- _Instruction a_: Quote the camping blog post word for word, the stretch from "For those of" through "of salty freshness?".

- _Extract provided_:
________________________
Tuesday, August 09, 2005

Camping, and back again

We've returned in one piece and Fundy National Park appears to have survived our weekend invasion. I tend to be a master packer. My husband takes responsibility for all the gear - the tents, sleeping bags, camp stove. I organize the rest - dry food, cold food, utensils, dishes, clothes, the list goes on. I have to admit that either I was extremely distracted, not on the ball, or really out of practice - because I forgot all sorts of things this time around. Twenty minutes into our drive to Fundy I exclaimed "Shit, I forgot the camera". Of course, I get chastised by Eric, who jumps, and apparently relishes every opportunity for a good chastizing. I did remember thinking about it, I am not sure what distracted me from not packing it as soon as I thought about it. I forgot the hotdogs, my deoderant...and I was blamed for not packing Eric's bathing suit. But he said he'd pack his own stuff, so there must have been some crossed wires there.

For those of you who have not been granted the opportunity to visit Fundy, it is my little patch of Shangri-La on earth. The road begins to wind and stretch down, twisting and turning. As you near the coast, the slope instensifies, until pine and sky break and you see a clear view of craigy cliffs, pine tufted undulating hills, blue blue sky and ocean - with the world's highest tides. Take a deep breath...can you smell it? The whiff of salty freshness?

It was overcast, foggy and threatened rain. We found our site. Our local Shambhala group reserved a group site, so we found the site, and Eric (a well trained soldier) immediately set up camp. Two tents, with cots. Yes, being in the military has all the perks...camping gear galore. I located the food and took the kids to the cooking shelter and rustled them a campers supper. We met up with other brave sangha members who dared camp in the cool and damp (the rest of the weekend promised to be beautiful). A huge bonfire was ignited and the kids connected with their primal roots and wanted to play with the fire. Marshmellow roasting was about making torches, not for eating. The more Owen could set to flame, the merrier he became. Aidan was testing his boundaries...how close CAN you stand to the fire and not be consumed? Harry enjoyed the tradition of telling stories around the fire with a 12 year old boy. Of course, all the stories involved death, excrement and flatulence - and usually someone losing their pants. Finally, the sky broke and rain beckoned us to our tents. I was bunking with Aidan and Harry. Harry and I had a cot and we constructed a comfy nest for Aidan in between. As rain began to pitter on the tent (and there is nothing more relaxing than that sound) I read Harry and Aidan the first eight chapters of Charlie and the Chocolate Factory. Harry began to drift. I tried to set Aidan down in his little spot on the floor - he was so indignent. He did NOT want to sleep there. So, we struggled for 20 minutes before sleep won that battle. As I turned the flashlight off, I realized I was somewhat claustrophobic. The walls of the tent loomed closer and the thick darkness lay heavy on me. I tossed and turned most of the night and fell asleep as dawn broke. Thank-goodness that 7 years of childrearing has made me impervious to sleep deprivation.
________________________
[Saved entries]
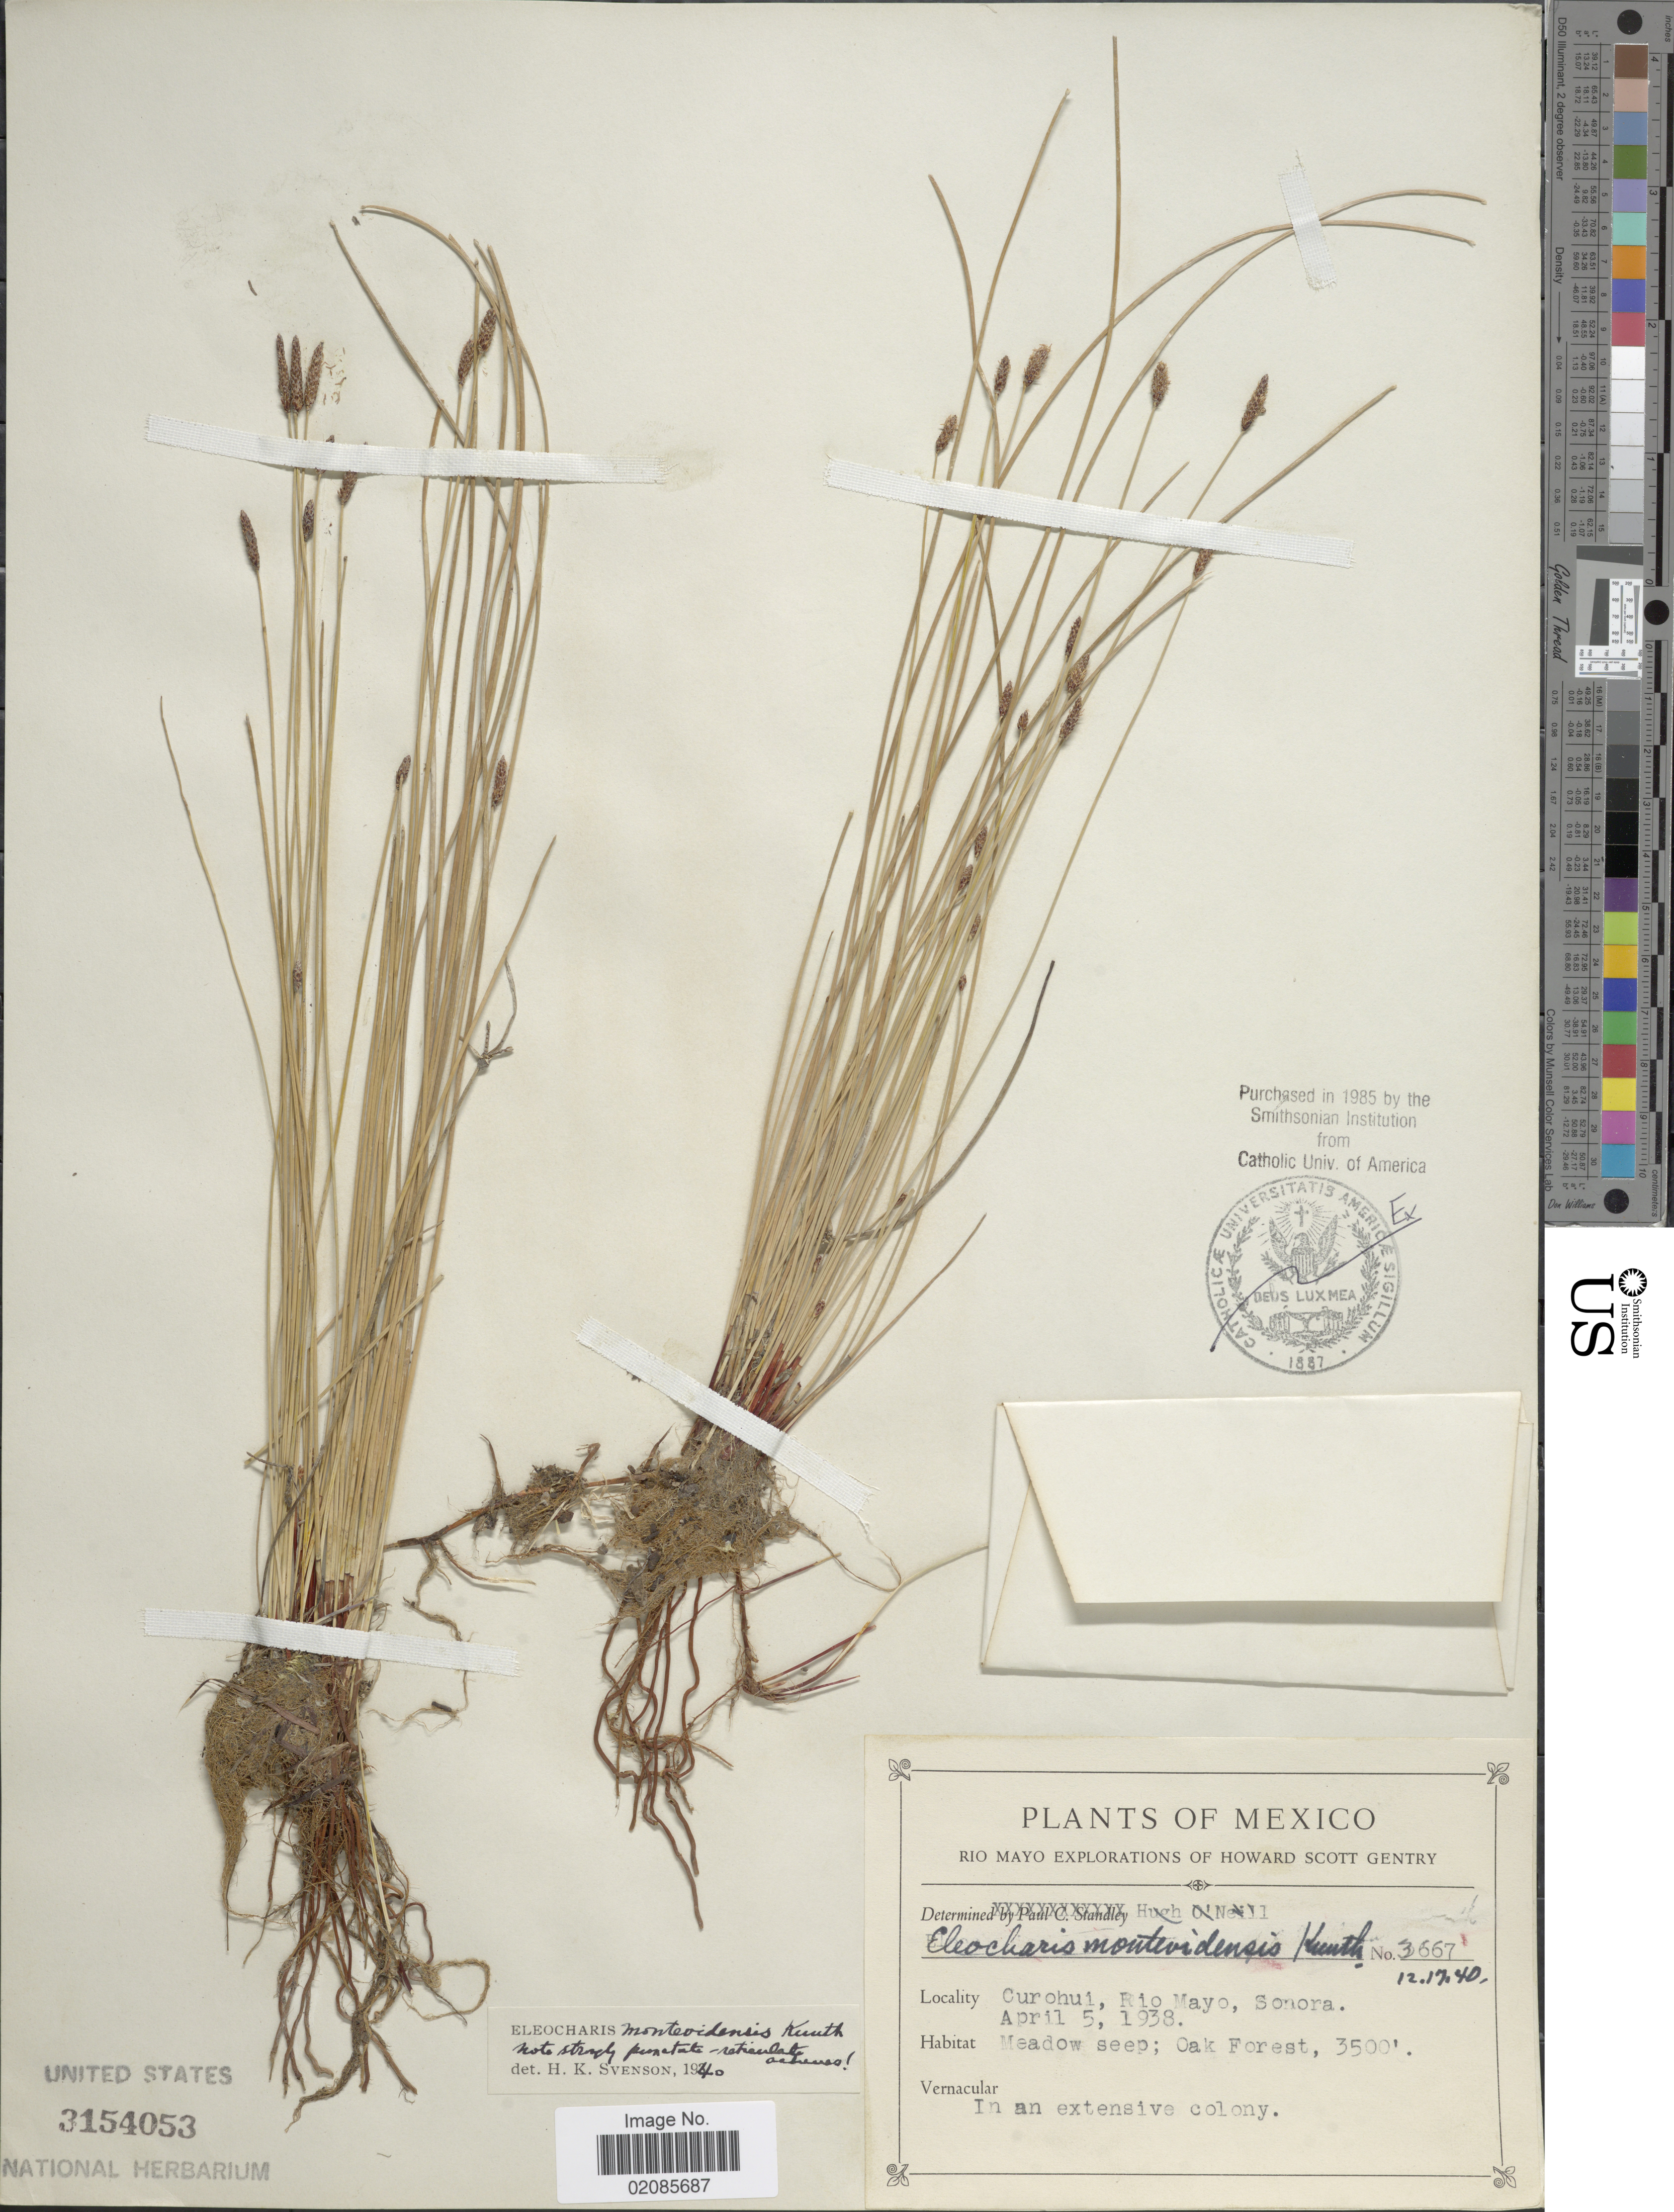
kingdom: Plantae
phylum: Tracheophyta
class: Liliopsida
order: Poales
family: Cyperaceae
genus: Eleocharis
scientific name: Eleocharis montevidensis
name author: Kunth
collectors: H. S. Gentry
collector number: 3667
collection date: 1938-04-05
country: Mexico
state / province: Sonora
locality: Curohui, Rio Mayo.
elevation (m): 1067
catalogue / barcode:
________________________
- _Instruction b_: In the herbarium rows, print the stretch from the line containing "family: Cyperaceae" through the line containing "locality: Curohui, Rio Mayo." without changing anything.

- _Written answer a_:
For those of you who have not been granted the opportunity to visit Fundy, it is my little patch of Shangri-La on earth. The road begins to wind and stretch down, twisting and turning. As you near the coast, the slope instensifies, until pine and sky break and you see a clear view of craigy cliffs, pine tufted undulating hills, blue blue sky and ocean - with the world's highest tides. Take a deep breath...can you smell it? The whiff of salty freshness?

- _Written answer b_:
family: Cyperaceae
genus: Eleocharis
scientific name: Eleocharis montevidensis
name author: Kunth
collectors: H. S. Gentry
collector number: 3667
collection date: 1938-04-05
country: Mexico
state / province: Sonora
locality: Curohui, Rio Mayo.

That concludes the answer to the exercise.